When I left the dentist, I re-read the “new thought pattern”. What I realized is that I had worked so hard at eliminating the old sabotaging beliefs, but I had not spent the time replacing them with new self-serving beliefs. I was ready for the new, I just needed to set what these new beliefs were. Over the next couple of weeks while waiting for my dentist appointment, I took time to really contemplate what beliefs I wanted to create my strong foundation with. I determined that I wanted trust, surrender and self-love.

 

Excited About a Root Canal...WHAT?!?

 

When I returned to the dentist a couple of weeks later to have the root canal, I went in with a feeling of gratitude for all that I had learned from these beliefs and a willingness to finally let them go. My self-talk was “I release these old beliefs and I create a new strong foundation on the beliefs of trust, surrender and self-love.” I was ready!  The root canal went well and within a couple of days the pain had mainly subsided, and the tooth was healing.

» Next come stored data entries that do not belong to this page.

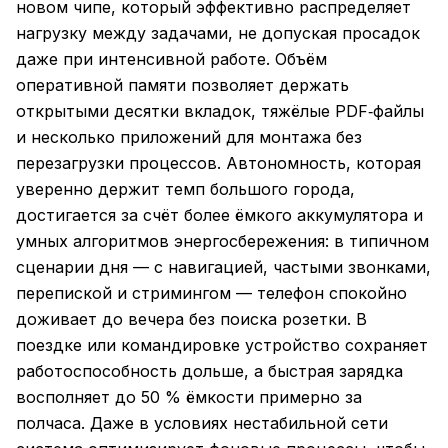
новом чипе, который эффективно распределяет
нагрузку между задачами, не допуская просадок
даже при интенсивной работе. Объём
оперативной памяти позволяет держать
открытыми десятки вкладок, тяжёлые PDF‑файлы
и несколько приложений для монтажа без
перезагрузки процессов. Автономность, которая
уверенно держит темп большого города,
достигается за счёт более ёмкого аккумулятора и
умных алгоритмов энергосбережения: в типичном
сценарии дня — с навигацией, частыми звонками,
перепиской и стримингом — телефон спокойно
доживает до вечера без поиска розетки. В
поездке или командировке устройство сохраняет
работоспособность дольше, а быстрая зарядка
восполняет до 50 % ёмкости примерно за
полчаса. Даже в условиях нестабильной сети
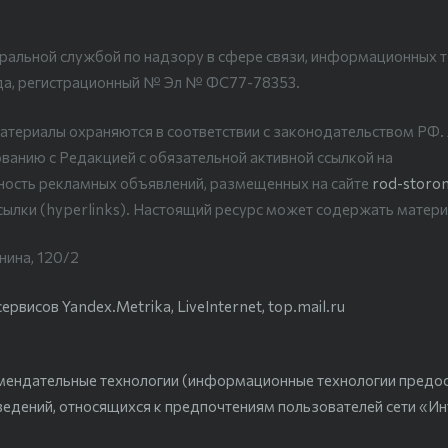
ральной службой по надзору в сфере связи, информационных т
да, регистрационный № Эл № ФС77-78353.
атериалы охраняются в соответствии с законодательством РФ
ванию с Редакцией с обязательной активной ссылкой на
рность рекламных объявлений, размещенных на сайте
rod-storon
сылки (hyperlinks). Настоящий ресурс может содержать матери
нина, 120/2
висов Yandex.Metrika, LiveInternet, top.mail.ru
мендательные технологии (информационные технологии предо
ведений, относящихся к предпочтениям пользователей сети «Ин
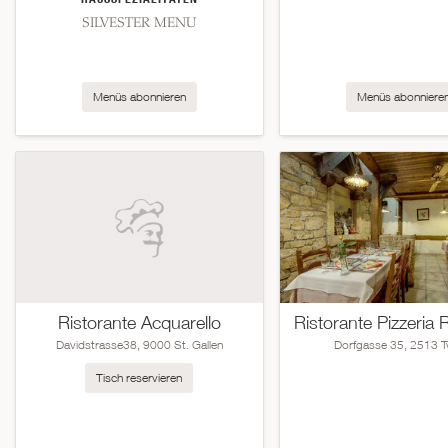
SILVESTER MENU
Menüs abonnieren
Menüs abonniere
Ristorante Acquarello
Ristorante Pizzeria
Davidstrasse38, 9000 St. Gallen
Dorfgasse 35, 2513 
Tisch reservieren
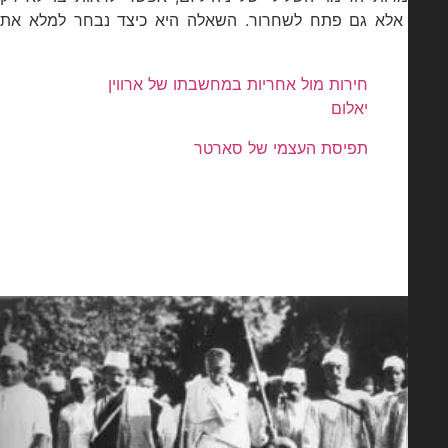
 אלא גם פתח לשחרור. השאלה היא כיצד נבחר למלא את
חירות מול אחריות במחשבתו של ארווין
יאלום
תפיסת העצמי של סארטר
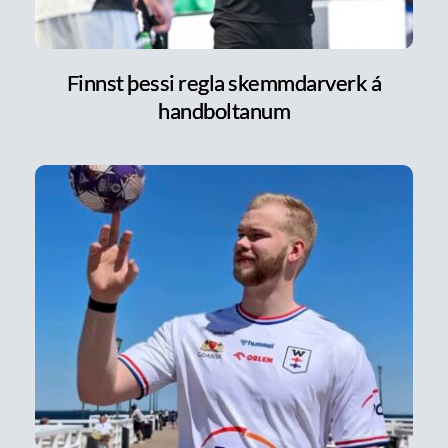
Finnst þessi regla skemmdarverk á
handboltanum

I have embraced my new beliefs and feel that the old self-sabotaging beliefs have been finally been removed completely from me. It is such a rewarding feeling to know that I have worked through some pretty core beliefs that were holding me back in many areas of my life.

I practice in my life looking at things holistically and this is just one example of how we can really get answers to what is going on with us, when we are open to looking at the whole picture from an aware space. Once we understand, we have a choice. It’s only when things are in the dark that they have control over us.

 

Excited About a Root Canal...WHAT?!?

 

For some of you, this may seem a little bizarre, but I challenge you to get the “Heal your Body” book (I can’t find the app anymore). Look up any ailments you are experiencing in your body and be open to the wisdom.  I do it whenever something arises, and it is always (whether I am ready to admit it or not) a good perspective on what is going on!